The Economic Commission for Latin America and the Caribbean (ECLAC) warned about the possible negative impact that the socioeconomic measures applied by the president-elect of the United States, Donald Trump, could bring to the region, as they could affect exports, the sending of remittances and slow down the reduction of monetary policy interest rates.
The Executive Secretary of ECLAC, José Manuel Salazar-Xirinachs, highlighted that the effects could be different depending on the country, and the most affected would be those that are most dependent on the United States, affecting the flow of foreign currency income.
He indicated that those countries in which the US is the first or second trading partner will feel a greater effect and in this case Mexico is the most vulnerable since 84% of its exports of goods go to the US.
He indicated that Trump has highlighted that he would carry out mass deportations and this could cause a reduction in remittances.
Another element is that several of the measures announced by Trump could prove inflationary, for the American economy itself and with inflationary radiation effects in many countries.

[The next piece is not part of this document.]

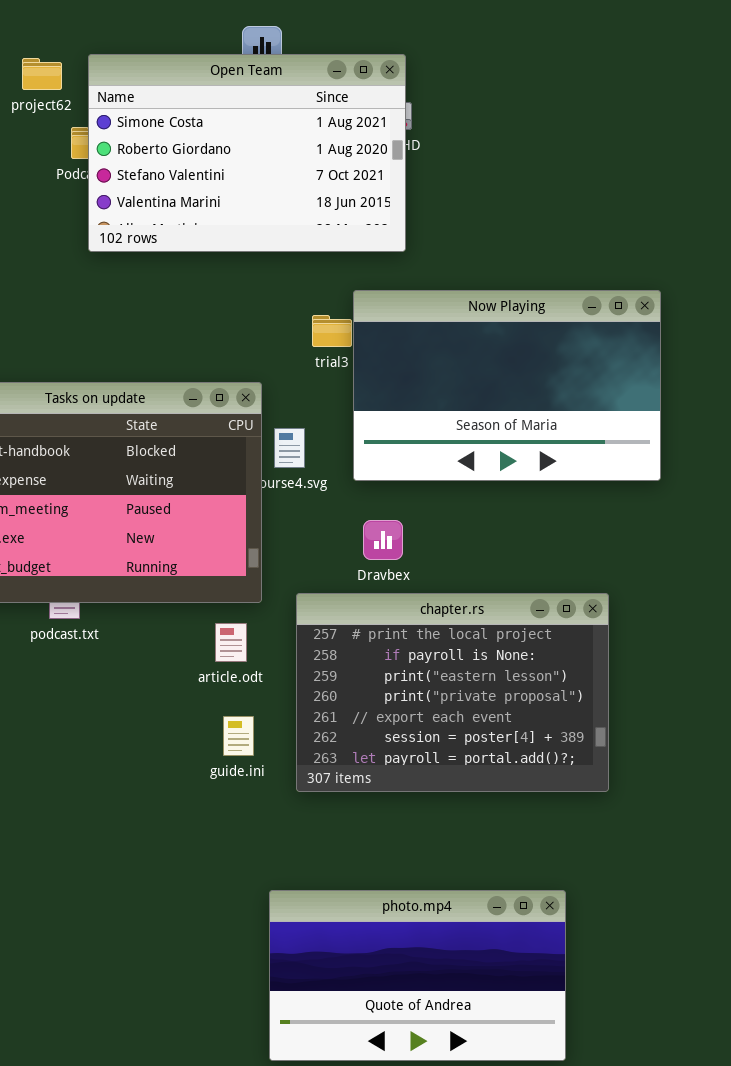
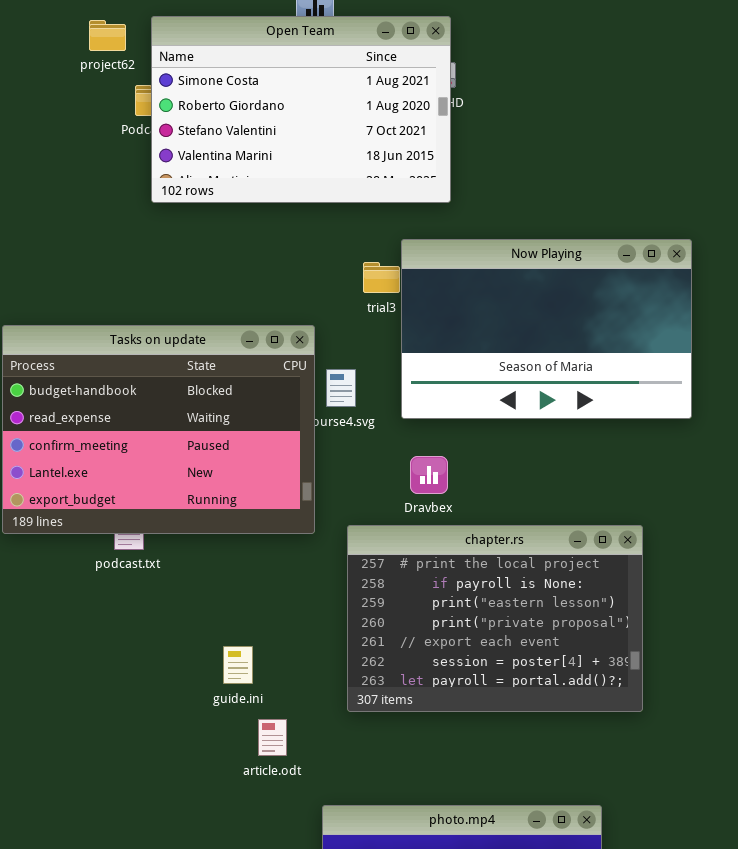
article.odt: [215,623,247,662] -> [258,719,287,756], moved
guide.ini: [223,716,254,756] -> [223,646,253,684], moved

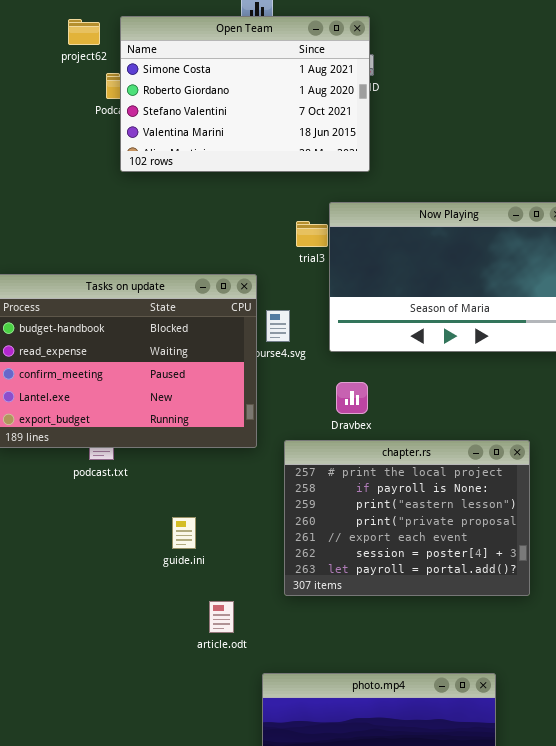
guide.ini: [223,646,253,684] -> [172,517,196,549], moved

Salazar-Xirinachs cited as an example the tariffs on imports, as well as the deportation program that would reduce the workforce and in that sense can raise wages in some occupations. It is estimated that around 3.3% of the total population of the United States are illegal immigrants.
He said that in the event of a rebound in inflation in the US, it would be expected that the Federal Reserve would be forced to reverse the process of lowering reference rates that began in September, or at least make it slower. This would have effects on global financial markets and therefore also in the region and for the same reason the room for maneuver of central banks to continue relaxing the monetary policy stance could be reduced.
“That is to say, there are all kinds of connections here in terms of trade policy with migration and with some macroeconomic aspects and interest rates. Including then an impact on a possible reduction or at least restriction of fiscal space in Latin American countries to the extent that monetary policy rates do not continue to be reduced as has been the recent trend,” he expressed during the presentation of the report. Preliminary Balance of the Economies of Latin America and the Caribbean 2024.